Thursday, January 24, 2013

Perhaps We Should Be Like the Philippines?

For a number of years, I've espoused the view that we should expand the unrelated business income tax to a "commercial activity" tax - that is, a charity engaged in any commercial activity should pay taxes on any net revenues from that activity, whether or not the activity is "related" in some way to the organization's charitable purpose.  See, e.g., John D. Colombo, Commercial Activity and Charitable Tax Exemption 44 WM. & MARY L. REV. 487 (2002).  I've also opined that if we did this, we could grant tax exemption rather broadly to permit organizations with some legitimate charitable purpose the ability to get tax-deductible contributions for their charitable activities, while still fully taxing any commercial activity.  I believe this would simplify current law and compliance.  For example, museum gift shop revenues would be fully taxable, instead of having to parse whether specific sales were "related" or "unrelated" as is currently the case (e.g., an art museum gift shop can sell replicas of art, art books, "arty" postcards and the like without UBIT liability, but sales of science books or "I Love NY" coffee mugs are subject to the UBIT; see, e.g., Rev. Rul. 73-104).  A charity that operates a pay garage would pay taxes on the garage revenues as a whole, without allocating between parking receipts that are "related" to charitable activities and those that are not.  I readily admit there are still some interpretive issues (are museum admission charges "commercial" revenues?), but I think these issues would be fewer and easier to resolve than esoteric questions of "relatedness."

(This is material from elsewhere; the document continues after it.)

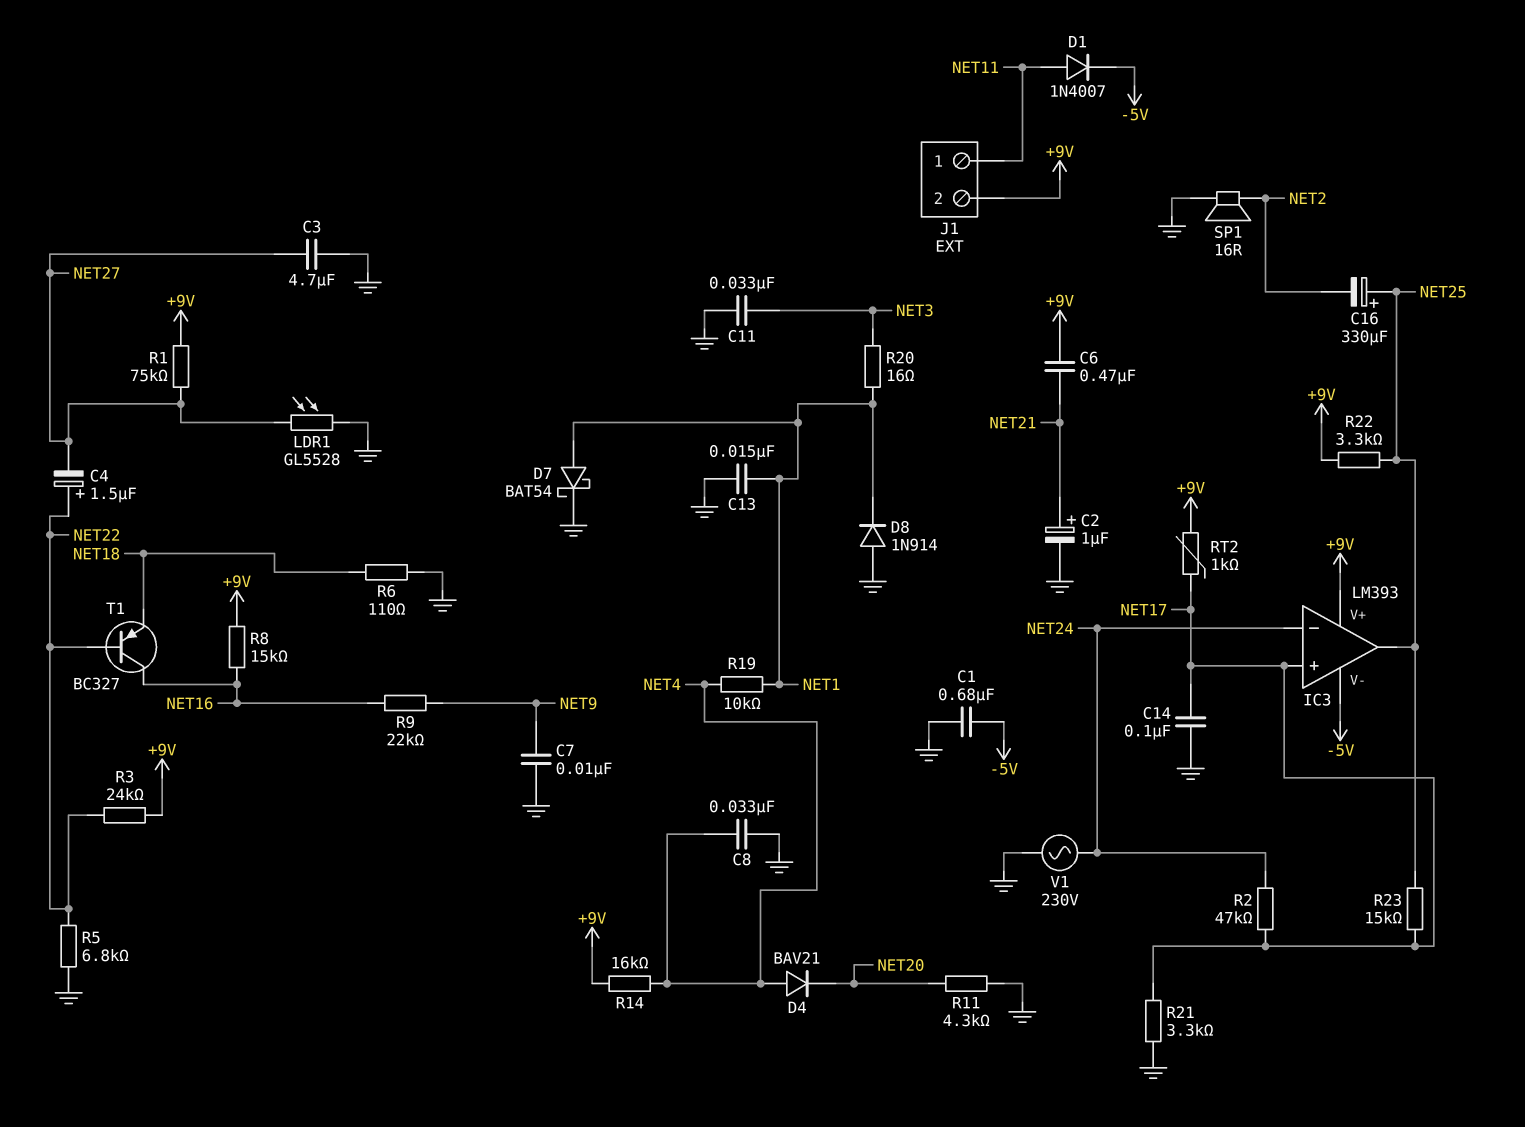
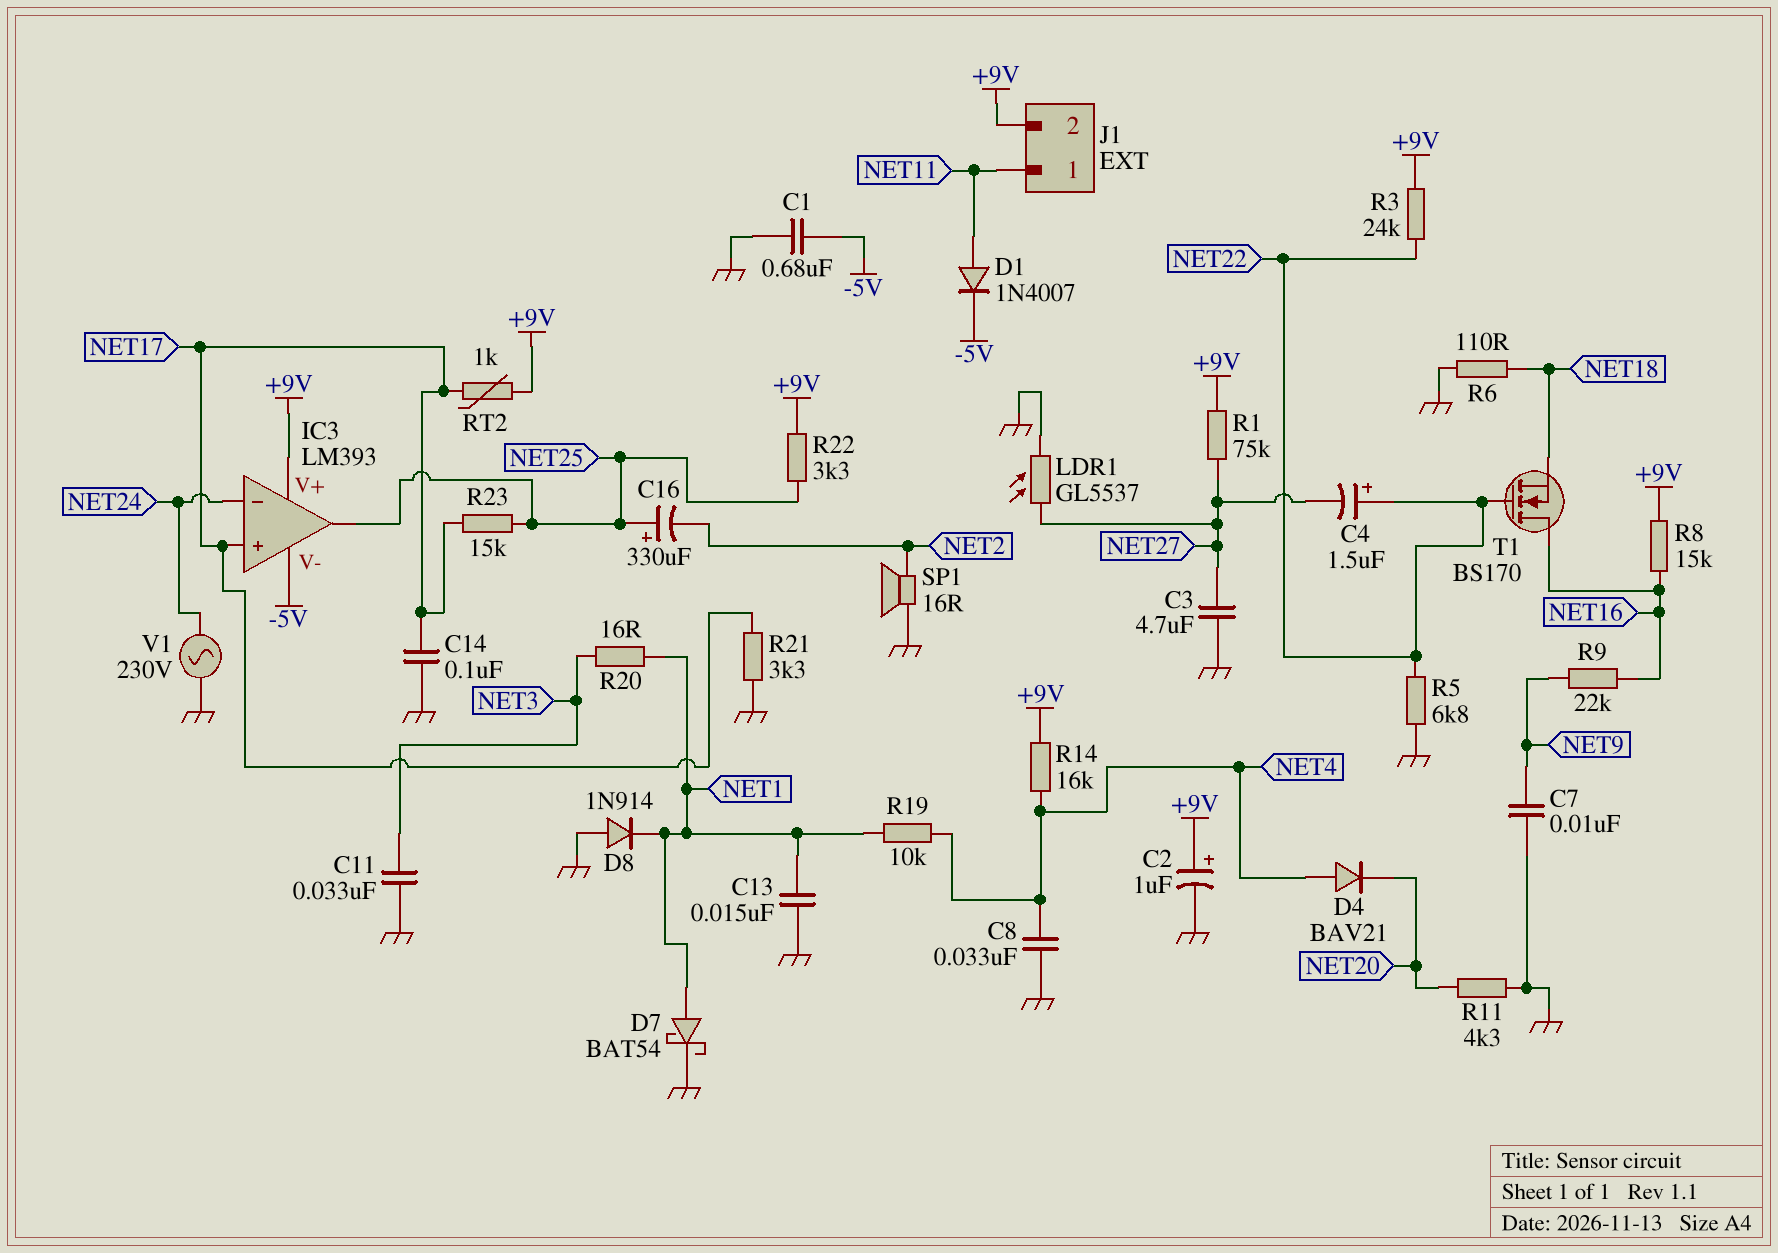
C2: 1uF (plus NET21, minus GND) -> 1uF (plus +9V, minus GND)
C6: 470nF (+9V, NET21) -> none
LDR1: GL5528 (GND, NET27) -> GL5537 (GND, NET27)
R2: 47k (NET17, NET24) -> none
T1: PNP BC327 (B NET22, C NET16, E NET18) -> NMOS BS170 (G NET22, D NET16, S NET18)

It appears that a recent decision by the Supreme Court of the Philippines interpreting its statutory law with respect to charities has more or less adopted my approach with respect to nonprofit hospitals (to be clear, they didn't do this because they read anything I wrote; still, this indicates my approach isn't completely crazy).  In Commissioner of Internal Revenue vs. St. Luke's Medical Center, Inc., G.R. No. 195909, September 26, 2012 (full opinion here; an excellent summary is available here), the Philippine Supreme Court held that Philippine law distinguished between a fully exempt "charitable" hospital or educational institution (whose activities must be exclusively charitable) and a private nonprofit hospital or educational institution engaged in some charitable and some commercial activity.  With respect to the latter, the organization is required to pay income tax on their commercial revenues (albeit at a reduced rate as provided in Philippine law), but not required to pay tax on revenues resulting from charitable activities.  In the context of the private nonprofit hospital at issue, the court held that revenues from paying patients would be taxable (again, at the reduced rate provided for by Philippine law), because these revenues were part of a for-profit business.

The Court finds that St. Luke’s is a corporation that is not “operated exclusively” for charitable or social welfare purposes insofar as its revenues from paying patients are concerned. This ruling is based not only on a strict interpretation of a provision granting tax exemption, but also on the clear and plain text of Section 30(E) and (G). Section 30(E) and (G) of the NIRC requires that an institution be “operated exclusively” for charitable or social welfare purposes to be completely exempt from income tax. An institution under Section 30(E) or (G) does not lose its tax exemption if it earns income from its for-profit activities. Such income from for-profit activities, under the last paragraph of Section 30, is merely subject to income tax, previously at the ordinary corporate rate but now at the preferential 10% rate pursuant to Section 27(B).

In other words, revenues from commercial (e.g., for-profit) activity (in this case, paying patients) are taxable, but the organization remains tax-exempt on its actual charitable activities.  There is no "relatedness" test here as under our UBIT; the only question is whether an activity is for-profit (commercial).

While this decision obviously is the result of the sui generis statutory law in the Philippines, if it works there, I don't see any reason why it couldn't work here . . . the description of St. Luke's operations in the opinion sounds like a pretty typical nonprofit hospital here in the U.S. (We'll have to talk, though, about this preferential rate stuff . . .).